I envisioned my readers as people grabbing these brochures outside of the museum, people walking around with it in the museum, and other designers/employers taking a look at my brochure as a deliverable for my project. Regardless of the type of reader you identify as, I wanted my brochure to ignite a call-to-action that will lead them to become active and push for social change.

Booklet

For my main deliverable, I combined service design, speculative design, and user research for design aiming to create a means to point a spotlight on the widespread miseducation of African American history and culture. The original plan was to create kiosks to put in crowded, public locations for people to interact with or to create a pop-up shop that will travel to multiple different locations that would interact with people and help educate them in an entertaining way. However, those two solutions seemed too dependent on personal interactions and didn't give off the impression that users would truly empathize, learn, retain, and spread the message.

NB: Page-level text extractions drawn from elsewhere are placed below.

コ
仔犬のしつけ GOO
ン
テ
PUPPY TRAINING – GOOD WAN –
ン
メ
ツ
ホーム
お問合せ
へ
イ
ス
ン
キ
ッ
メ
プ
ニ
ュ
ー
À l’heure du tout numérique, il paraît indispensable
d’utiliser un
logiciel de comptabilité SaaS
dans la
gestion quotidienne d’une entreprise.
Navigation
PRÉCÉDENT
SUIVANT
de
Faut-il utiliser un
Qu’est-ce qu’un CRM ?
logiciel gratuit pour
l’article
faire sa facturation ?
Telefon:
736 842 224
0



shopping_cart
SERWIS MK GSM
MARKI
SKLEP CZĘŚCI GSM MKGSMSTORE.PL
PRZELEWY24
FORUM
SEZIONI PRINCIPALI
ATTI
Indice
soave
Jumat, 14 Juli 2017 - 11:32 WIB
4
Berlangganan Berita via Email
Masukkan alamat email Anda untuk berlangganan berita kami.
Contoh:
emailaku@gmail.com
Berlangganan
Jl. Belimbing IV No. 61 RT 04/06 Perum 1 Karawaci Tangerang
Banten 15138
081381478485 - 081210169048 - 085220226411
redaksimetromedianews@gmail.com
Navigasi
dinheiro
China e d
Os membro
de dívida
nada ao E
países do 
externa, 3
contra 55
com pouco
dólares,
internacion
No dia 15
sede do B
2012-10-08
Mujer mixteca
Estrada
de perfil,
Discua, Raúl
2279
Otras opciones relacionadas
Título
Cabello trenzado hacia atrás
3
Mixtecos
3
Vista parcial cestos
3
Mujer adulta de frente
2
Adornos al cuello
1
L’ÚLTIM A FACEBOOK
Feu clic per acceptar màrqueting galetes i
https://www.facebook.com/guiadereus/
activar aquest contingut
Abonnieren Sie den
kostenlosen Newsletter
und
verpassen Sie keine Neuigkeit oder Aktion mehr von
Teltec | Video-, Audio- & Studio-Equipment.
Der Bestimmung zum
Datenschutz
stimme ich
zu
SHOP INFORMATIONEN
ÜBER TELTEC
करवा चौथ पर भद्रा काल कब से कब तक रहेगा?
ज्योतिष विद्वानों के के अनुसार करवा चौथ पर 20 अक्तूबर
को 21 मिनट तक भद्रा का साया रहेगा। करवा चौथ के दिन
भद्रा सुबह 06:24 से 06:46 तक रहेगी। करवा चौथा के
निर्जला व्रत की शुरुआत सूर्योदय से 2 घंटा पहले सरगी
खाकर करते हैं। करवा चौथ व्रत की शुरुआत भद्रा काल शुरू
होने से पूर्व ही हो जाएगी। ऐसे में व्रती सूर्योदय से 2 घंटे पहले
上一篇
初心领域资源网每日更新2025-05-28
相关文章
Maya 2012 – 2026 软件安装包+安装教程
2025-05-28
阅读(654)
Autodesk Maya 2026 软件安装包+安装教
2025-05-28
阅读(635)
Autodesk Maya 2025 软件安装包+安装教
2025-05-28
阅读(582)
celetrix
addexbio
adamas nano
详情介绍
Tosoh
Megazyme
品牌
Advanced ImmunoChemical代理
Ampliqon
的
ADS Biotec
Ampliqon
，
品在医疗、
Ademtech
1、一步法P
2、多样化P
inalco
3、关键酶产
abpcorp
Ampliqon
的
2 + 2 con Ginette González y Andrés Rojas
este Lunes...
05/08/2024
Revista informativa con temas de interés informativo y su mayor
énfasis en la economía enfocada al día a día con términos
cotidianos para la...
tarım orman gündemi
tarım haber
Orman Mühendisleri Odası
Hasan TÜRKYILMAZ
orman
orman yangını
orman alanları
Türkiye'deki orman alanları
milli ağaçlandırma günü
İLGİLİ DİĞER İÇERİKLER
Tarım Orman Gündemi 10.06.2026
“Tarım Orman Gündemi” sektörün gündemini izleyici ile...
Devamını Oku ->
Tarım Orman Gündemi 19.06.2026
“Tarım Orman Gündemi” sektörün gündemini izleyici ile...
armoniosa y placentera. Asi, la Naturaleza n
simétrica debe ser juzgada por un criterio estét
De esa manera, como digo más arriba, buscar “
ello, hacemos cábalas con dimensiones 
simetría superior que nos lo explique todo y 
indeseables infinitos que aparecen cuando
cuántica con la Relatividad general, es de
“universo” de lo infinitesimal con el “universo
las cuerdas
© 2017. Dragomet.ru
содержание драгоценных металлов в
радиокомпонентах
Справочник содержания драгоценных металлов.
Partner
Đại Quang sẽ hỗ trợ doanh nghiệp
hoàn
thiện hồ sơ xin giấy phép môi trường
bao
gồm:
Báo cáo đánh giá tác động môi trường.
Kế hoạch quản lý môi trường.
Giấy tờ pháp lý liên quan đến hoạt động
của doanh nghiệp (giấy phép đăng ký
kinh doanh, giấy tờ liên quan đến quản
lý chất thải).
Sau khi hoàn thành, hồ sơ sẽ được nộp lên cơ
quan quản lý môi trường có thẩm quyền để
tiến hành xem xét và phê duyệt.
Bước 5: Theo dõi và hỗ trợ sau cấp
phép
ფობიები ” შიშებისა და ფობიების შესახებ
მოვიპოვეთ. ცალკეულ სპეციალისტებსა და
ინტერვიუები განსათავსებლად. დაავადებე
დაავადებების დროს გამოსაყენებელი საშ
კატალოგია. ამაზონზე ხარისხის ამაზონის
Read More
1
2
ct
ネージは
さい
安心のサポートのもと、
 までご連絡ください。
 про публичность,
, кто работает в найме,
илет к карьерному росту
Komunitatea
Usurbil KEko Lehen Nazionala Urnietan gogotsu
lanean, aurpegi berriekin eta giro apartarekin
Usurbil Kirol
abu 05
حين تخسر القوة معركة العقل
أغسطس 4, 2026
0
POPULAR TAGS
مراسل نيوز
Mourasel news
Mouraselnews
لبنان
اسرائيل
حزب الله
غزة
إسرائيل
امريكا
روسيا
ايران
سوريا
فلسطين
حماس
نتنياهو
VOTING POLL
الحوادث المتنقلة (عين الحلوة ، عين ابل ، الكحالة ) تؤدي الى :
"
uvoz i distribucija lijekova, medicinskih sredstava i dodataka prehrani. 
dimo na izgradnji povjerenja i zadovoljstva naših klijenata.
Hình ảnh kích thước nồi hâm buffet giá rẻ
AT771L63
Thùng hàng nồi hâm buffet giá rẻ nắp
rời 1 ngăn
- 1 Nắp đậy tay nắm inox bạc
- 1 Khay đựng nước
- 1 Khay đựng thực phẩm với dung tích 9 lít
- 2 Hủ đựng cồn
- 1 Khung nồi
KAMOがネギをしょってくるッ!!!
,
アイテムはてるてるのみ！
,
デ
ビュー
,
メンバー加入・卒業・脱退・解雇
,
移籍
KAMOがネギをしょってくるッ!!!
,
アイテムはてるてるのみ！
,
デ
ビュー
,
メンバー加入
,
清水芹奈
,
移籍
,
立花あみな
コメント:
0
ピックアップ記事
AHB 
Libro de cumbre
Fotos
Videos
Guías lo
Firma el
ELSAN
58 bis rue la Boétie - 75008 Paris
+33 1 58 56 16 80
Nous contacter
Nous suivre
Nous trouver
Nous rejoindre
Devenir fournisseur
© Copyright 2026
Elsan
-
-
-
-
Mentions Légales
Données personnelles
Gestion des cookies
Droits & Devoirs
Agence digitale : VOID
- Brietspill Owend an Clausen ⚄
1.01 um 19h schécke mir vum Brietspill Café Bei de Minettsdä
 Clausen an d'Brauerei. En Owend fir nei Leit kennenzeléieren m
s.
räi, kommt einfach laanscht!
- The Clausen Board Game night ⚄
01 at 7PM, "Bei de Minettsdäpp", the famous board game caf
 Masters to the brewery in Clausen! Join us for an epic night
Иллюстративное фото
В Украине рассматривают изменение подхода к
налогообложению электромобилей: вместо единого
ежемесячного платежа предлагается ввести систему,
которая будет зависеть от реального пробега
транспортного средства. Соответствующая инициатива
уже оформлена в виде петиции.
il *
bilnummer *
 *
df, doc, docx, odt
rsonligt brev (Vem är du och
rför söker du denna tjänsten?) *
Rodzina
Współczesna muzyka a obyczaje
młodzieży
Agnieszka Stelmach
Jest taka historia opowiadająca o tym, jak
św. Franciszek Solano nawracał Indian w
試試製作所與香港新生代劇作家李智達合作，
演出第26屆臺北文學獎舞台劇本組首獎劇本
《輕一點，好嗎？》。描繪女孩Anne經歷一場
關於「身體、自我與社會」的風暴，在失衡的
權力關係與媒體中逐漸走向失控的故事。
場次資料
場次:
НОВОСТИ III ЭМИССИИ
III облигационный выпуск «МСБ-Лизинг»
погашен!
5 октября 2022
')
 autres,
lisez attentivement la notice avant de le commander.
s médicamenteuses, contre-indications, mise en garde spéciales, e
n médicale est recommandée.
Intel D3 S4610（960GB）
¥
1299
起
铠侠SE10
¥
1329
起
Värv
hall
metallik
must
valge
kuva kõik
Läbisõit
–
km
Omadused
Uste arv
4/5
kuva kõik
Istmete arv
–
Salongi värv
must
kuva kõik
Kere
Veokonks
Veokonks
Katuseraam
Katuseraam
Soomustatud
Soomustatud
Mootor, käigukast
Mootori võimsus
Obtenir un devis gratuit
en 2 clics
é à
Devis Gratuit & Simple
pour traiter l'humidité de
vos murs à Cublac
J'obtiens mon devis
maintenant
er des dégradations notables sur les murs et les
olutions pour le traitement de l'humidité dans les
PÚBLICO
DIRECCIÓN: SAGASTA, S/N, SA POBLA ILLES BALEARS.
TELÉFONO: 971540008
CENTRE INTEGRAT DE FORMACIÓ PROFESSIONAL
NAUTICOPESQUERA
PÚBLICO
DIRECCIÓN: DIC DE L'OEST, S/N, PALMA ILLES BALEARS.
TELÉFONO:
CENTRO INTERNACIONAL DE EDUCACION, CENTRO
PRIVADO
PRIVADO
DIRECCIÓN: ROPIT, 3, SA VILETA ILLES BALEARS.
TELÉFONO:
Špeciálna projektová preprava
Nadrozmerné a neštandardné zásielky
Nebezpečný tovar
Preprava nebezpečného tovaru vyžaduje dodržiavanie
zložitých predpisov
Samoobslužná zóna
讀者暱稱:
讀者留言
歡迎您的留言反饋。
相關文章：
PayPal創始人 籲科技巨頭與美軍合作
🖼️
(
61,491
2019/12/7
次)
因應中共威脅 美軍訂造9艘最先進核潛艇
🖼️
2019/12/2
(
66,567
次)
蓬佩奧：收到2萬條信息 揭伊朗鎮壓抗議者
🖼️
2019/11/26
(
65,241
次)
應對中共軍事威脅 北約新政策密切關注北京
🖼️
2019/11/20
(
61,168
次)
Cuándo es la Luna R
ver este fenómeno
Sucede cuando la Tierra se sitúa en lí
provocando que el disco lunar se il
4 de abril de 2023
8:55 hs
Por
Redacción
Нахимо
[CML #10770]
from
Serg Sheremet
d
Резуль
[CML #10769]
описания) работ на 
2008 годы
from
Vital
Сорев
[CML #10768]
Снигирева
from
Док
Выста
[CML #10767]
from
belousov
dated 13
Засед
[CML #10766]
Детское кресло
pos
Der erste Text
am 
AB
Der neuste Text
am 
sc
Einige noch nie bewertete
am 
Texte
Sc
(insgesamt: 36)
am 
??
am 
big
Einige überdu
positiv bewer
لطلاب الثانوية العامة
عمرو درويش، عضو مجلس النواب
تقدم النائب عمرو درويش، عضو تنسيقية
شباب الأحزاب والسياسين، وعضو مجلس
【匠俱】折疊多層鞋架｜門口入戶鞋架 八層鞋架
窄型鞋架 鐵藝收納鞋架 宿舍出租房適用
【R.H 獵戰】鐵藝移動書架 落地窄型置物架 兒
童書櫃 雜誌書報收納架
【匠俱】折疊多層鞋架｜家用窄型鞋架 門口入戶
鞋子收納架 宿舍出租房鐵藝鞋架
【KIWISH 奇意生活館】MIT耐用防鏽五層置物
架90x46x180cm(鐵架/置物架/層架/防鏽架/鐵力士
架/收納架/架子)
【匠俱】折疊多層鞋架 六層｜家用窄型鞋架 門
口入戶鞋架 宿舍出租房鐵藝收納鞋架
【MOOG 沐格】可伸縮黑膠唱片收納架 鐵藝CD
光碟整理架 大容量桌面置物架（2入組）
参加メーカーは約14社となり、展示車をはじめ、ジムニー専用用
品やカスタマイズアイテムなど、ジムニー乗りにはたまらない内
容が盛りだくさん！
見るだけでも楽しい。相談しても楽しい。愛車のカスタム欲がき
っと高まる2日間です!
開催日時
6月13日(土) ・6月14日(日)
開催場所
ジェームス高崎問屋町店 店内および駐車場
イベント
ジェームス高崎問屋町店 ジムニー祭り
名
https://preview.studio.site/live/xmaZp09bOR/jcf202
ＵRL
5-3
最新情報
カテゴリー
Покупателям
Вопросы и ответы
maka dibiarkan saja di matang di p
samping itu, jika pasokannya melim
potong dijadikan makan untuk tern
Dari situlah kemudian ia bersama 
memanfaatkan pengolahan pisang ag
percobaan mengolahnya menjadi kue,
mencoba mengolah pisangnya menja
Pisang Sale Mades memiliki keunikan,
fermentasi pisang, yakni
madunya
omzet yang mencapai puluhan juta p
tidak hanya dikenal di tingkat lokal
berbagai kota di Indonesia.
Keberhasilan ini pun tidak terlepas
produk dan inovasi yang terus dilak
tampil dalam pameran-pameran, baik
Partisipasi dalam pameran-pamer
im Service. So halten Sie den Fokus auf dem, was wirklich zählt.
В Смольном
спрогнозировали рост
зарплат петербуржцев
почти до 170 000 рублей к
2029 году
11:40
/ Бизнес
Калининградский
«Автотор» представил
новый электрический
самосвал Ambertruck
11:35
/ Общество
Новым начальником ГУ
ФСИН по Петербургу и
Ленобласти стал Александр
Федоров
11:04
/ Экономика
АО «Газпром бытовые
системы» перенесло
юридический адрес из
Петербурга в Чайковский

I went back to the drawing board and really analyzed the research I conducted throughout the months and asked myself, what has the power to create unity on both a social and political level? And BOOM, museums came to mind. Then BOOM, a museum with far-fetched yet feasible/soon to be feasible technology was drafted. 

 

This booklet is a complete layout of my capstone project which describes my exploration into this topic. It informs you on all the research methods I conducted along with my findings and analysis of them all. African American History: An Empathetic Reflection final solution consists of a combination of design fictions that helps piece together one picture. The three portions I split the design fictions into are 1. a description of the futuristic setting 2. a description of the entire museum and 3. a first-hand experience visiting the museum (persona). 

Media

I scripted my media deliverable as an empathetic style commercial demonstrating the need for the technology that is displayed in the museum. I wanted and needed to highlight and acknowledge the widespread hate against African American people. I did this through the use of stock footage that showcased visuals of protests and things that socially provoke and promote hate or violence. Being able to employ stock footage was very beneficial due to the nature of my project's solution of utilizing futuristic technology. I didn't have the resources to shoot people using virtual reality goggles or things of that nature that were pictured in the video. I really appreciate my professor allowing this in order to select the most relatable footage in effort to produce a cohesive video.

Black and Brown changemakers have been doing this racial justice work for years, decades, and centuries. This is not a trend for us, this is our lives. The only thing that changed is that more white people started paying attention in the summer of 2020.